Quem me conhece sabe que detesto perder mais do que gosto de ganhar, essa é a minha mola diária para a superação no trabalho.
(Continuação do prólogo)
Já é público e conhecido que deixei a Roménia, face aos graves problemas financeiros do clube e da consequente extinção da equipa, estando presentemente em Portugal. Porém, porque está crónica estava feita e porque contém questões intemporais decidi ainda assim mantê-la.
Tomada que estava a decisão, ainda assim não foi fácil executá-la, como por certo imaginarão. Quando mudamos tão radicalmente de projecto de vida, há sempre um sentimento de perda, fica sempre a ideia de que deixamos algo para trás.
Mas o sonho comanda a vida e em Agosto de 2013 mudava-me de armas e bagagens para Værløse-Copenhagen. Dar continuidade ao projecto de seniores deste clube e potenciar as jovens da sua formação era a prioridade, visto que o clube não abundava em dinheiro (uma espécie de sina minha)… Cedo, porém, dei conta dos primeiros obstáculos. Ter as jovens de formação do clube a tempo inteiro era impossível e treinar bi-diário uma verdadeira utopia. Este amadorismo tornou-se uma autêntica muralha, quase intransponível, fruto de uma cultura nórdica tão própria e diametralmente oposta à latina. Os níveis de superação e sacrifício eram ínfimos, porque basicamente assim se educa por aqueles lados. Um hobby é um hobby e ponto final. Ou entretém ou se abandona…

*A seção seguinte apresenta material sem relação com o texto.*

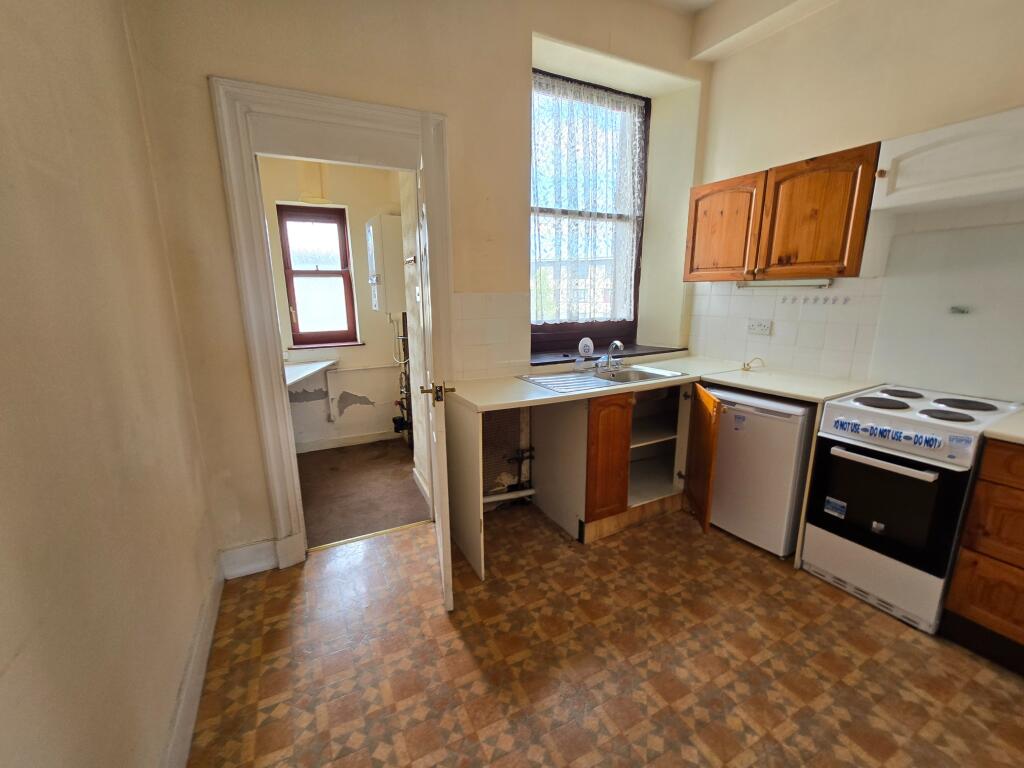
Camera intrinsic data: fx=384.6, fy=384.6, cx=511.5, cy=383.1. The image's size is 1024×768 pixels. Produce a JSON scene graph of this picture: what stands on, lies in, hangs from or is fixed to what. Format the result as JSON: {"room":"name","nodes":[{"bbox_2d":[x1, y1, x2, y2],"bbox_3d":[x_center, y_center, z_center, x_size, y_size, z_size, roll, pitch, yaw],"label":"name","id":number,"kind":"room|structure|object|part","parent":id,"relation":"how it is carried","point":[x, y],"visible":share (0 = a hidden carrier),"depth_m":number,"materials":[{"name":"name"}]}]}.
{"room":"kitchen","nodes":[
{"label":"kitchen","id":0,"kind":"room"},
{"bbox_2d":[0,0,220,767],"bbox_3d":[-0.718,-0.123,0.118,0.160,2.996,3.791,-7,14,-26],"label":"left wall","id":1,"kind":"structure","parent":0,"point":[3,665],"depth_m":0.95,"materials":[{"name":"beige paint"}]},
{"bbox_2d":[162,555,225,767],"bbox_3d":[-0.706,1.229,0.566,0.020,0.131,3.312,-7,14,-26],"label":"baseboard","id":2,"kind":"structure","parent":1,"relation":"attached to","point":[198,693],"depth_m":1.35,"materials":[{"name":"white paint"}]},
{"bbox_2d":[259,157,405,452],"bbox_3d":[-1.777,-0.785,3.446,1.878,2.795,0.236,-7,14,-26],"label":"far room wall","id":3,"kind":"structure","parent":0,"point":[382,328],"depth_m":3.54,"materials":[{"name":"paint"}]},
{"bbox_2d":[283,358,337,389],"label":"countertop","id":4,"kind":"object","parent":3,"relation":"attached to","point":[297,377],"visible":0.45,"depth_m":3.17,"materials":[{"name":"white"}]},
{"bbox_2d":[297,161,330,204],"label":"pipe cover","id":5,"kind":"object","parent":3,"relation":"attached to","point":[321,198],"visible":0.78,"depth_m":3.13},
{"bbox_2d":[275,202,358,348],"bbox_3d":[-1.732,-0.936,3.439,0.555,1.205,0.129,-7,14,-26],"label":"hallway window","id":6,"kind":"structure","parent":3,"relation":"in","point":[304,274],"depth_m":3.44,"materials":[{"name":"glass"}]},
{"bbox_2d":[294,430,400,453],"bbox_3d":[-1.766,0.579,3.589,1.448,0.096,0.018,-7,14,-26],"label":"baseboard","id":7,"kind":"structure","parent":3,"relation":"attached to","point":[346,442],"depth_m":3.68,"materials":[{"name":"white paint"}]},
{"bbox_2d":[324,363,397,424],"bbox_3d":[-1.378,0.084,3.720,0.717,0.563,0.077,-7,14,-26],"label":"pipe","id":8,"kind":"object","parent":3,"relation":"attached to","point":[361,368],"visible":0.91,"depth_m":3.62,"materials":[{"name":"white plastic"}]},
{"bbox_2d":[365,215,403,314],"bbox_3d":[-1.067,-0.989,3.248,0.260,0.727,0.409,-7,14,-26],"label":"boiler","id":9,"kind":"object","parent":3,"relation":"attached to","point":[380,244],"visible":0.96,"depth_m":3.09,"materials":[{"name":"white"}]},
{"bbox_2d":[390,312,414,445],"bbox_3d":[-0.982,-0.029,3.538,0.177,1.261,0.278,-7,14,-26],"label":"boiler pipes","id":10,"kind":"object","parent":3,"relation":"attached to","point":[395,420],"visible":0.73,"depth_m":3.52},
{"bbox_2d":[294,438,431,548],"bbox_3d":[-1.302,0.800,3.027,1.389,0.096,1.668,-7,14,-26],"label":"hallway floor","id":11,"kind":"structure","parent":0,"point":[410,519],"depth_m":2.84,"materials":[{"name":"brown carpet"}]},
{"bbox_2d":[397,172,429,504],"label":"hallway side wall","id":12,"kind":"structure","parent":0,"point":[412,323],"depth_m":2.70,"materials":[{"name":"paint"}]},
{"bbox_2d":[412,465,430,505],"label":"baseboard","id":13,"kind":"structure","parent":12,"relation":"attached to","point":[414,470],"depth_m":2.80,"materials":[{"name":"white paint"}]},
{"bbox_2d":[119,0,708,569],"bbox_3d":[-0.111,-0.755,2.415,3.339,3.185,0.320,-7,14,-26],"label":"back wall","id":14,"kind":"structure","parent":0,"point":[213,65],"depth_m":1.94,"materials":[{"name":"beige paint"}]},
{"bbox_2d":[219,538,279,578],"bbox_3d":[-1.357,0.905,1.995,0.276,0.152,0.021,-7,14,-26],"label":"baseboard","id":15,"kind":"structure","parent":14,"relation":"attached to","point":[263,560],"depth_m":1.99,"materials":[{"name":"white paint"}]},
{"bbox_2d":[212,78,451,570],"bbox_3d":[-0.808,-0.201,2.099,1.031,2.224,0.238,-7,14,-26],"label":"door frame","id":16,"kind":"structure","parent":14,"relation":"attached to","point":[374,121],"depth_m":1.81,"materials":[{"name":"white paint"}]},
{"bbox_2d":[413,122,454,614],"bbox_3d":[-0.390,-0.063,1.912,0.152,2.031,0.743,-3,13,-13],"label":"door","id":17,"kind":"structure","parent":16,"relation":"attached to","point":[442,564],"depth_m":1.61,"materials":[{"name":"white paint"}]},
{"bbox_3d":[-0.328,0.042,1.677,0.130,0.078,0.103,-3,13,-13],"label":"door handle","id":18,"kind":"part","parent":17,"relation":"part of","materials":[{"name":"gold metal"}]},
{"bbox_2d":[452,292,530,379],"bbox_3d":[-0.153,-0.275,2.316,0.504,0.496,0.012,-7,14,-26],"label":"tile backsplash","id":19,"kind":"structure","parent":14,"relation":"attached to","point":[512,358],"depth_m":2.31,"materials":[{"name":"tile"}]},
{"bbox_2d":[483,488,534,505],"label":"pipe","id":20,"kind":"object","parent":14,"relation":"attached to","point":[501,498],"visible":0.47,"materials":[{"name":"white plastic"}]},
{"bbox_2d":[484,446,535,505],"bbox_3d":[-0.067,0.632,2.514,0.547,0.370,0.122,-7,14,-26],"label":"pipe","id":21,"kind":"object","parent":14,"relation":"attached to","point":[531,491],"visible":0.51,"depth_m":2.58,"materials":[{"name":"white plastic"}]},
{"bbox_2d":[529,68,647,350],"bbox_3d":[0.521,-1.188,2.869,1.126,1.878,0.126,-7,14,-26],"label":"window","id":22,"kind":"structure","parent":14,"relation":"in","point":[637,287],"depth_m":2.94,"materials":[{"name":"brown"}]},
{"bbox_2d":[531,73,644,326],"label":"lace curtain","id":23,"kind":"object","parent":22,"relation":"attached to","point":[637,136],"visible":0.85,"depth_m":2.80,"materials":[{"name":"white fabric"}]},
{"bbox_2d":[529,343,686,365],"bbox_3d":[0.698,-0.226,2.960,1.451,0.039,0.357,-7,14,-26],"label":"window sill","id":24,"kind":"structure","parent":14,"relation":"attached to","point":[548,362],"depth_m":2.86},
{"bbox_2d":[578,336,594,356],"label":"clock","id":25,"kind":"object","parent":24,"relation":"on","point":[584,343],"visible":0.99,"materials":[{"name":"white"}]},
{"bbox_2d":[188,503,1023,767],"bbox_3d":[0.815,1.221,1.122,3.376,0.100,4.199,-7,14,-26],"label":"tiled floor","id":26,"kind":"structure","parent":0,"point":[836,607],"depth_m":1.48,"materials":[{"name":"tile"}]},
{"bbox_2d":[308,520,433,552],"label":"threshold strip","id":27,"kind":"object","parent":26,"relation":"on","point":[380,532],"visible":0.87,"depth_m":2.29,"materials":[{"name":"gold metal"}]},
{"bbox_2d":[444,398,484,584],"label":"end panel","id":28,"kind":"object","parent":26,"relation":"on","point":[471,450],"visible":0.84,"depth_m":1.96,"materials":[{"name":"white"}]},
{"bbox_2d":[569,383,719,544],"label":"base cabinet","id":29,"kind":"object","parent":26,"relation":"on","point":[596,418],"visible":0.55,"depth_m":2.30,"materials":[{"name":"brown wood"}]},
{"bbox_3d":[0.566,0.429,2.234,0.269,0.668,0.102,-7,14,-26],"label":"cabinet door","id":30,"kind":"part","parent":29,"relation":"part of","materials":[{"name":"brown wood"}]},
{"bbox_2d":[450,353,878,411],"bbox_3d":[0.805,-0.014,2.306,2.122,0.036,1.009,-7,14,-26],"label":"countertop","id":31,"kind":"structure","parent":29,"relation":"on","point":[785,392],"depth_m":2.16,"materials":[{"name":"laminate"}]},
{"bbox_2d":[519,365,688,393],"bbox_3d":[0.561,0.023,2.429,0.873,0.150,0.553,-7,14,-26],"label":"sink","id":32,"kind":"object","parent":31,"relation":"in","point":[548,381],"visible":0.6,"depth_m":2.45,"materials":[{"name":"silver metal"}]},
{"bbox_2d":[595,341,624,371],"bbox_3d":[0.650,-0.194,2.563,0.171,0.182,0.203,-7,14,-26],"label":"tap","id":33,"kind":"object","parent":32,"relation":"on","point":[618,343],"visible":1,"depth_m":2.56,"materials":[{"name":"silver metal"}]},
{"bbox_2d":[742,357,763,371],"bbox_3d":[1.586,-0.127,2.533,0.122,0.085,0.085,3,13,15],"label":"power cord","id":34,"kind":"object","parent":31,"relation":"on","point":[745,368],"visible":0.99,"depth_m":2.53,"materials":[{"name":"plastic"}]},
{"bbox_3d":[1.100,0.450,2.315,0.135,0.724,0.332,-7,14,-26],"label":"open cabinet door","id":35,"kind":"part","parent":29,"relation":"part of","materials":[{"name":"brown wood"}]},
{"bbox_2d":[707,386,816,556],"bbox_3d":[1.520,0.452,2.315,0.589,0.866,0.537,-7,14,-26],"label":"mini fridge","id":36,"kind":"object","parent":26,"relation":"on","point":[760,418],"visible":0.68,"depth_m":2.07,"materials":[{"name":"white metal"}]},
{"bbox_2d":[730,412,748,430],"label":"sticker on fridge","id":37,"kind":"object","parent":36,"relation":"attached to","point":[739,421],"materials":[{"name":"paper"}]},
{"bbox_2d":[799,384,1022,631],"bbox_3d":[1.833,0.531,1.815,0.620,0.921,0.497,-7,14,-26],"label":"stove","id":38,"kind":"object","parent":26,"relation":"on","point":[823,534],"visible":0.91,"depth_m":1.66,"materials":[{"name":"white metal"}]},
{"bbox_2d":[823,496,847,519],"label":"sticker on oven door","id":39,"kind":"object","parent":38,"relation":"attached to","point":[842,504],"visible":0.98,"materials":[{"name":"blue paper"}]},
{"bbox_2d":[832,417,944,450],"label":"warning tape","id":40,"kind":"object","parent":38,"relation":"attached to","point":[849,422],"visible":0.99,"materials":[{"name":"white plastic"}]},
{"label":"burner","id":41,"kind":"part","parent":38,"relation":"part of","materials":[{"name":"black metal"}]},
{"bbox_3d":[1.535,0.320,1.657,0.085,0.029,0.365,-7,14,-26],"label":"oven handle","id":42,"kind":"part","parent":38,"relation":"part of","materials":[{"name":"metal"}]},
{"bbox_3d":[1.568,0.510,1.701,0.091,0.498,0.484,-7,14,-26],"label":"oven door","id":43,"kind":"part","parent":38,"relation":"part of","materials":[{"name":"black glass"}]},
{"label":"burner","id":44,"kind":"part","parent":38,"relation":"part of","materials":[{"name":"black metal"}]},
{"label":"burner","id":45,"kind":"part","parent":38,"relation":"part of","materials":[{"name":"black metal"}]},
{"bbox_2d":[942,435,1023,672],"bbox_3d":[2.172,0.665,1.336,0.612,0.875,0.701,-7,14,-26],"label":"base cabinet","id":46,"kind":"object","parent":26,"relation":"on","point":[986,480],"visible":0.97,"depth_m":1.44,"materials":[{"name":"brown wood"}]},
{"bbox_2d":[981,411,1023,444],"bbox_3d":[2.164,0.217,1.259,0.618,0.035,0.708,-7,14,-26],"label":"countertop","id":47,"kind":"structure","parent":46,"relation":"on","point":[1022,435],"depth_m":1.41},
{"bbox_2d":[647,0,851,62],"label":"ceiling","id":48,"kind":"structure","parent":0,"point":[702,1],"depth_m":2.35,"materials":[{"name":"white paint"}]},
{"bbox_2d":[694,0,1023,402],"bbox_3d":[2.297,-0.544,1.433,0.196,3.155,4.037,-7,14,-26],"label":"right wall","id":49,"kind":"structure","parent":0,"point":[764,155],"depth_m":2.05,"materials":[{"name":"beige paint"}]},
{"bbox_2d":[684,142,880,283],"bbox_3d":[1.554,-0.934,2.301,0.342,0.612,0.976,-7,14,-26],"label":"upper cabinet","id":50,"kind":"object","parent":49,"relation":"attached to","point":[696,209],"visible":0.9,"depth_m":2.08,"materials":[{"name":"brown wood"}]},
{"bbox_3d":[1.320,-0.950,2.444,0.098,0.567,0.470,-7,14,-26],"label":"cabinet door","id":51,"kind":"part","parent":50,"relation":"part of","materials":[{"name":"brown wood"}]},
{"bbox_2d":[737,278,833,287],"bbox_3d":[1.647,-0.619,2.377,0.059,0.040,0.561,-7,14,-26],"label":"under-cabinet light","id":52,"kind":"object","parent":50,"relation":"attached to","point":[779,285],"visible":0.92,"depth_m":2.32,"materials":[{"name":"white plastic"}]},
{"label":"cabinet door","id":53,"kind":"part","parent":50,"relation":"part of","materials":[{"name":"brown wood"}]},
{"bbox_2d":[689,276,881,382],"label":"tile backsplash","id":54,"kind":"structure","parent":49,"relation":"attached to","point":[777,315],"depth_m":2.42,"materials":[{"name":"white tile"}]},
{"bbox_2d":[747,319,772,334],"bbox_3d":[1.638,-0.375,2.547,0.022,0.089,0.147,-7,14,-26],"label":"wall socket","id":55,"kind":"object","parent":54,"relation":"attached to","point":[760,328],"visible":0.99,"depth_m":2.54,"materials":[{"name":"white plastic"}]},
{"bbox_2d":[779,294,849,304],"bbox_3d":[1.784,-0.499,2.291,0.061,0.040,0.433,-7,14,-26],"label":"hook rail","id":56,"kind":"object","parent":54,"relation":"attached to","point":[825,300],"visible":0.98,"depth_m":2.29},
{"bbox_2d":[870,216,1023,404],"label":"splashback","id":57,"kind":"object","parent":49,"relation":"attached to","point":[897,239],"visible":0.97,"depth_m":1.85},
{"bbox_2d":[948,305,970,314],"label":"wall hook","id":58,"kind":"object","parent":57,"relation":"attached to","point":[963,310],"visible":0.98,"depth_m":1.80,"materials":[{"name":"metal"}]},
{"bbox_2d":[871,106,1023,212],"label":"upper cabinet","id":59,"kind":"object","parent":49,"relation":"attached to","point":[906,175],"visible":1,"depth_m":1.58,"materials":[{"name":"white paint"}]}
]}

Recordo um episódio curioso, no final da minha primeira derrota em casa, de ter terminado o jogo e, assim que acabei de falar com as atletas, saí disparado do pavilhão para casa. No dia seguinte tinha o presidente a chamar a minha atenção para o facto de não poder ser tão intempestivo e de ter forçosamente de ter sempre uma atitude positiva mesmo na adversidade.
Quem me conhece sabe que detesto perder mais do que gosto de ganhar, essa é a minha mola diária para a superação no trabalho.
Foi, não obstante, uma espécie de epifania que viria a mudar-me nessa componente de treinador. Foram dois anos a derrubar barreiras e mover montanhas de tal forma que, findo esse período, estava exausto mas, ao mesmo tempo, diferente, para melhor, creio e espero eu.
No Verão de 2015, e depois de ter sido terminado o projecto onde trabalhava, vi-me num período de alguma indefinição e foi então que surgiu um convite da Roménia para trabalhar em Galati, mais concretamente no CS Phoenix.
É da mais elementar justiça salientar que este convite surge por intermédio do meu bom amigo e companheiro de tantas lutas por essa Europa fora, José Araújo. Ele estava na altura em Arad e foi fruto da sua enorme e inquestionável competência que acabou por se abrir mais uma porta ao treinador Português.
E basicamente mudei da “água para o vinho”. Entrei numa realidade 100% profissional, num clube onde, apesar da melhor prestação ter sido o 8.º lugar, existia a tempo inteiro um “club manager”, “team manager”, dois treinadores, fisioterapeuta, ginásio para musculação, escritório.
Um pavilhão top, exposição mediática, conferências de imprensa antes e depois dos jogos, enfim, uma parafernália de questões paralelas que raramente verificamos no sector feminino. A necessidade de conviver no meu dia a dia com estas questões paralelas sem que perdesse o meu rumo. A teimosia e a crença quase inabalável no trilho do meu trabalho, às vezes contra “ventos e marés”, ganhou aqui os alicerces que faltavam neste puzzle, que é a vida de um treinador.
Ter a capacidade de se questionar todos os dias é um ato de inteligência que só nos fortalece, ou porque mudamos aquilo que não gostamos ou porque solidificamos a parte que damos como correcta.
Parafraseando um dos melhores treinadores portugueses da atualidade, de quem tenho a honra e a rara felicidade de ser amigo, Ricardo Vasconcelos, “ouvir, ouço todos, ainda que a alguns não reconheça a capacidade de mudarem o meu mundo”.
Ter a coragem de ouvir aqueles que nos contradizem e agradecer por serem um contraponto às nossas ideias deverá ser um lema para qualquer profissional, seja ele jovem ou jubilado.
Três anos volvidos acabei por deixar o CS Galati, por razões financeiras, já que o clube decidiu extinguir a equipa feminina. O corte no apoio camarário a isso levou e, como tal, vi-me na contingência de regressar antecipadamente, sendo que o futuro é e será sempre uma incógnita nesta vida de treinador.
Não sei quantos chegaram ao final desta crónica, mas a todos sempre direi que nas minhas próximas linhas tentarei deixar “estórias” sobre o basquetebol e afins, umas divertidas, outras nem por isso, mas sempre na ânsia de trazer mais gente apaixonada para este desporto.
Até lá, bons treinos e divirtam-se a jogar.